WINDHOEK – Gross neglect of the ‘Life Skills’ subject for many years in schools is the primary reason behind the social horrors being experienced by Namibia, reckons Veronica de Klerk, the Executive Director of Women Action for Development (WAD).

She expressed these sentiments at the Second National Conference on Gender-Based Violence (GBV) held in Windhoek, where she stressed the need to put the “golden subject” in the spotlight as it drills learners on how to deal with life.

She said Life Skills teaches learners how to respect themselves, human life in general, norms and values, how not to abuse alcohol and drugs and how to manage anger and family life.

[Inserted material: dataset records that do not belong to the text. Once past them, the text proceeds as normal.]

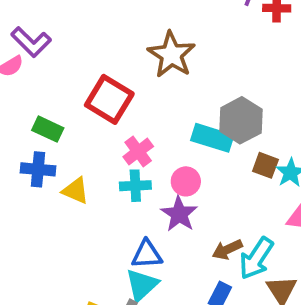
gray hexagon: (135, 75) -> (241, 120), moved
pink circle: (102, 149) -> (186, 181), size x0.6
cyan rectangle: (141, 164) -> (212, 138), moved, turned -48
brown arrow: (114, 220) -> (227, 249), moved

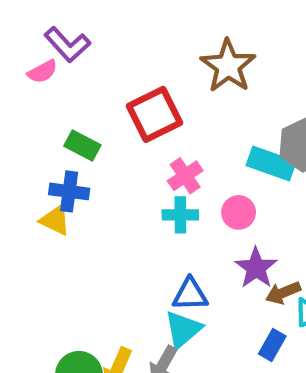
red square: (109, 99) -> (155, 114), turned 30
yellow triangle: (76, 191) -> (55, 220), moved
purple star: (179, 214) -> (256, 268), moved

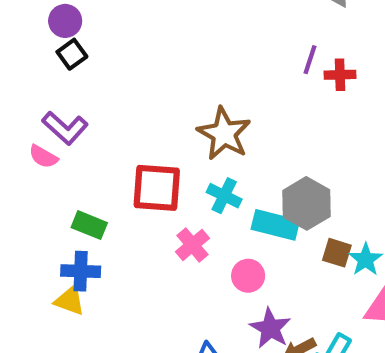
pink semicircle: (43, 72) -> (43, 157), turned 64
red square: (155, 114) -> (157, 188), turned 36
cyan cross: (180, 215) -> (224, 196), moved, turned 32

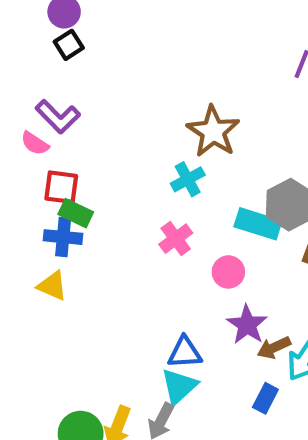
red square: (157, 188) -> (61, 187), moved, size x0.7
cyan cross: (224, 196) -> (188, 179), moved, turned 32
blue cross: (81, 271) -> (63, 237), moved

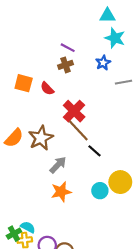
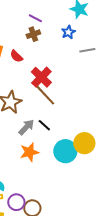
black line: (95, 151) -> (44, 125), moved
cyan circle: (100, 191) -> (65, 151), size x1.5

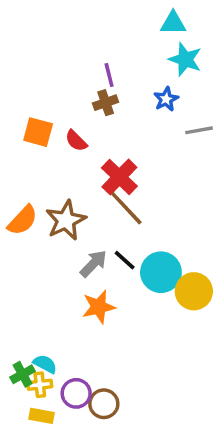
purple line: (35, 18) -> (109, 75), turned 48
cyan circle: (65, 151) -> (161, 272), moved

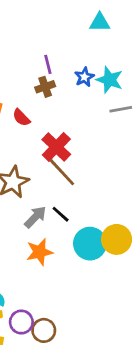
cyan star: (185, 59) -> (110, 80), moved
blue star: (166, 99) -> (84, 77), moved
cyan circle: (161, 272) -> (90, 244), moved

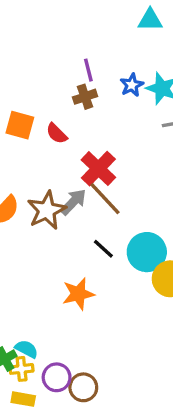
gray arrow: (35, 217) -> (73, 202), moved
cyan circle: (90, 244) -> (147, 252), moved

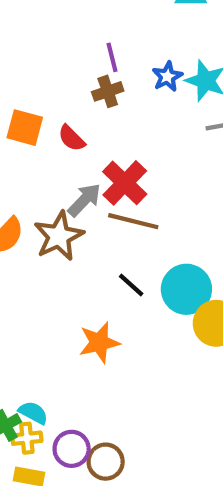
brown line: (105, 199) -> (133, 221), turned -33
gray arrow: (73, 202) -> (84, 200), moved

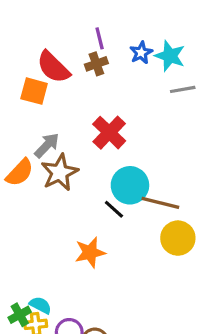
red semicircle: (72, 138) -> (53, 67), moved, size x1.6
gray arrow: (84, 200) -> (47, 145), moved
brown line: (133, 221) -> (160, 203), moved
cyan circle: (186, 289) -> (130, 185), moved

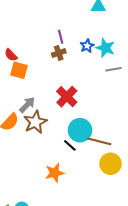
red semicircle: (53, 67) -> (11, 55), moved, size x0.6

“Let us be quite honest and admit to ourselves that ‘Life Skills’ was not taken seriously enough in the past – neither by the educational authorities, nor by us as parents,” said De Klerk, who noted it was also not surprising that children are grossly neglected in their homes as well.

The WAD director said that in 2011 they trained close to 800 ‘Life Skills’ teachers and school counsellors on the causes and consequences of GBV countrywide and based that on research findings conducted in prisons around the country in consultation with Unam’s Faculty of Social Science.

De Klerk said she was saddened to learn that Namibia is considerably behind the South African education system with regard to the importance of ‘Life Skills’ as a learning discipline. The subject is examinable in grades 10 to 12 in South Africa.

She therefore appealed to the Ministry of Education to ensure, as a matter of urgency, that Life Skills becomes an examination subject to be passed for promotion to the next grade.

She also called on parents to become key players in establishing sound value systems in society and especially mothers, whom she said could play a role in bringing up their sons to respect women and girls.

“Parents who do not exercise proper control over the activities of their offspring and who may be slack in their role as prime educators unknowingly incubate enormous future problems for society,” De Klerk said.

She added that the parental home lies at the core of GBV because the home presents the child with the first exposure to disrespect and violence against women, when fathers use abusive language and degrade their mothers in front of their children.